• TASK OBJECTIVE:
Print the records word for word, starting at their first line and ending at the line containing "Calibre PWR/GND de", with that line included.

• DATA FOR THIS EXERCISE:
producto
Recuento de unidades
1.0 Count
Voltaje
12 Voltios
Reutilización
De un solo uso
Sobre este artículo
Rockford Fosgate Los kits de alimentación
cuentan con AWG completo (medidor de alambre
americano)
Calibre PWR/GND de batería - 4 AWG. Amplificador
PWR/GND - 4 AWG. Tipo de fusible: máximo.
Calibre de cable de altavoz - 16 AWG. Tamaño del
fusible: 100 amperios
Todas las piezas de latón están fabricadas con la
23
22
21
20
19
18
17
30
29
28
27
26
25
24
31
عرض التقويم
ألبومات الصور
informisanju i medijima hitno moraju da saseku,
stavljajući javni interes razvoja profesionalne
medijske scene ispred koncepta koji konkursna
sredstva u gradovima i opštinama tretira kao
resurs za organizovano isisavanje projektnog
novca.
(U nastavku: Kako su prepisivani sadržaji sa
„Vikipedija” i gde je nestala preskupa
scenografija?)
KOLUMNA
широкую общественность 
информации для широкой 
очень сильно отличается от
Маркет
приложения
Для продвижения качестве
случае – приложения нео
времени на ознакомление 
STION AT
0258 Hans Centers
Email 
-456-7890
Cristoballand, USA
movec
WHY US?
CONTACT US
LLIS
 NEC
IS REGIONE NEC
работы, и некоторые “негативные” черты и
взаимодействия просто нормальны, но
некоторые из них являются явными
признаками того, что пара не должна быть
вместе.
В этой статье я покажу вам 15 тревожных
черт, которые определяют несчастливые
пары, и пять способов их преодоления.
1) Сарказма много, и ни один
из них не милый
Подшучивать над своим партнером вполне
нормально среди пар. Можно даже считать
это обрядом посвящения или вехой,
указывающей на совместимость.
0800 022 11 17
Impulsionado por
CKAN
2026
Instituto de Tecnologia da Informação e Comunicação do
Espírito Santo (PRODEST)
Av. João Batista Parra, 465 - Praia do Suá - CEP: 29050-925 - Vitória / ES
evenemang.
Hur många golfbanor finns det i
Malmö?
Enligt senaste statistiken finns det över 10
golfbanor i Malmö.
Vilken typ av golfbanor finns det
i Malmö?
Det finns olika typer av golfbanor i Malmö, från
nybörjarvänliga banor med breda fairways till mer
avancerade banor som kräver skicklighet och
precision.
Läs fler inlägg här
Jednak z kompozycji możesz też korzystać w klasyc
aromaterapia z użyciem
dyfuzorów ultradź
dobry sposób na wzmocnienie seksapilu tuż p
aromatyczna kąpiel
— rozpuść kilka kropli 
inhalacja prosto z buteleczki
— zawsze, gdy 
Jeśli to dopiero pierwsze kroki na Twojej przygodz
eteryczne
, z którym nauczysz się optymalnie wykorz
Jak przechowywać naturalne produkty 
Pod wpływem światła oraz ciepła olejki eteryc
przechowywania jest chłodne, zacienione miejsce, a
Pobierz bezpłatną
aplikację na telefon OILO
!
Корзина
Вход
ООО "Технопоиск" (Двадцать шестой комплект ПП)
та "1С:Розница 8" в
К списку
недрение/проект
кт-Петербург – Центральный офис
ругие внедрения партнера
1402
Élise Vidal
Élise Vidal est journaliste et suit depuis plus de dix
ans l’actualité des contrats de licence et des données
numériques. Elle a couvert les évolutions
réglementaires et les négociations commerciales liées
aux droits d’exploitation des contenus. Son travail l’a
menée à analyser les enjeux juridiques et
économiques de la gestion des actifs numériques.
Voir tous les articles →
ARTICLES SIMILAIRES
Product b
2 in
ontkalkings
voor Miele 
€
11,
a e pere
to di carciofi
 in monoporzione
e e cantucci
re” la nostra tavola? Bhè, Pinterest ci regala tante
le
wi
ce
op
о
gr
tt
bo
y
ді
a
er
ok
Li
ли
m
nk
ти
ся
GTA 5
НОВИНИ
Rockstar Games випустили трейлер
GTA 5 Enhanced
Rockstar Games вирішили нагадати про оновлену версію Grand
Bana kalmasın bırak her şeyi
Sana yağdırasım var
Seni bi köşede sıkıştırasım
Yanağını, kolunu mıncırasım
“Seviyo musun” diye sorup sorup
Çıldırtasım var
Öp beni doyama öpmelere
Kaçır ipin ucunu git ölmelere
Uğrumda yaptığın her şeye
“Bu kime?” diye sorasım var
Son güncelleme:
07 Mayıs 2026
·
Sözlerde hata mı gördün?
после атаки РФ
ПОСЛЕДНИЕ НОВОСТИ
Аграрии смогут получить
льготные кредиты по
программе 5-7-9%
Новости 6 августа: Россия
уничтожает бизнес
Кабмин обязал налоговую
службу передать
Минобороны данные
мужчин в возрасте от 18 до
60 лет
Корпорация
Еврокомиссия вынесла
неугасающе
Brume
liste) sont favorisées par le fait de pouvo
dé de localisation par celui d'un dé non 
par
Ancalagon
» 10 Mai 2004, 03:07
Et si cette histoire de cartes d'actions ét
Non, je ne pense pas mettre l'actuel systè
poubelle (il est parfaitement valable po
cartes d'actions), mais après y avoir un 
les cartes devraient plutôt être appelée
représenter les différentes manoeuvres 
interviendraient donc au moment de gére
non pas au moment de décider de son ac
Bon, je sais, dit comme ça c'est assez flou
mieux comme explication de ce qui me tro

• ANSWER BELOW:
producto
Recuento de unidades
1.0 Count
Voltaje
12 Voltios
Reutilización
De un solo uso
Sobre este artículo
Rockford Fosgate Los kits de alimentación
cuentan con AWG completo (medidor de alambre
americano)
Calibre PWR/GND de batería - 4 AWG. Amplificador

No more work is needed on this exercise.